爆発事故の現場周辺を調べる県警捜査員ら=7月3日、福井県若狭町若狭テクノバレーのプロテインケミカル福井工場

 福井県若狭町の若狭テクノバレー内にあるプロテインケミカル(本社東京都)福井工場で発生した爆発事故を受け、同社の飯田公則社長(49)が7月3日、同工場前で取材に応じ、事故当時、硝酸とバナジン酸アンモニウム、ターシャルブチルシクロヘキサノールの三つの薬品を酸化反応させ、電子材料の原料となるものを製造していたと説明した。これまで800~900回、同じ作業を続けており、事故が起きたことはなかったとした。

 飯田社長と竹下祥生専務(74)が取材に応じた。飯田社長は「このような大きな事故を起こして大変申し訳ありませんでした。遺憾であり痛恨の極み。
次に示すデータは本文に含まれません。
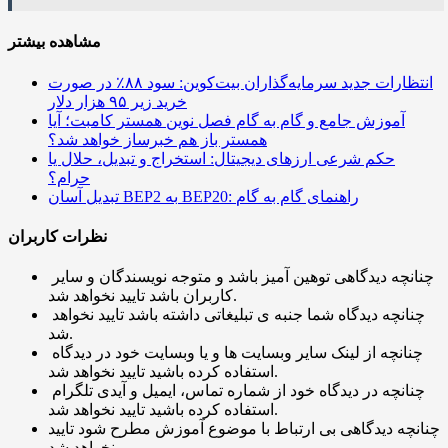
مشاهده بیشتر
انتظارات جدید سرمایه‌گذاران بیت‌کوین: سود ۸۸٪ در صورت
خرید زیر ۹۵ هزار دلار
آموزش جامع و گام به گام فصل نوین همستر کامبت؛ آیا
همستر باز هم خبرساز خواهد شد؟
حکم شرعی ارزهای دیجیتال: استخراج و تبدیل، حلال یا
حرام؟
تبدیل آسان BEP2 به BEP20: راهنمای گام به گام
نظرات کاربران
چنانچه دیدگاهی توهین آمیز باشد و متوجه نویسندگان و سایر
کاربران باشد تایید نخواهد شد.
چنانچه دیدگاه شما جنبه ی تبلیغاتی داشته باشد تایید نخواهد
شد.
چنانچه از لینک سایر وبسایت ها و یا وبسایت خود در دیدگاه
استفاده کرده باشید تایید نخواهد شد.
چنانچه در دیدگاه خود از شماره تماس، ایمیل و آیدی تلگرام
استفاده کرده باشید تایید نخواهد شد.
چنانچه دیدگاهی بی ارتباط با موضوع آموزش مطرح شود تایید
نخواهد شد.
再発防止へしっかりと対応していく」と深々と頭を下げた。

 飯田社長らによると事故当時に行っていたのと同じ薬品を使った作業は、若狭テクノバレーに進出した1999年から続けており、これまで事故はなかったという。

 ただ飯田社長は「化学反応なので、加熱しすぎると中にたまったものがドンと出たりするような可能性は否定できない」とした上で「そのためマニュアルにして、何度以上には上げずにそこから冷却するというようなことはしっかりしている」と説明。「なぜこういう状況になったのか」と困惑した様子で話した。

 有機化学に詳しい福井大工学部の吉見泰治准教授によると、爆発時に作業していた3種の薬品は、混ぜ合わせただけでは安定しており、火をつけても燃えるだけで爆発はしないという。ただ一部の薬品に不純物が混じっていると硝酸と反応したり、圧力と加熱が過度になったりすると爆発する可能性はあるとしている。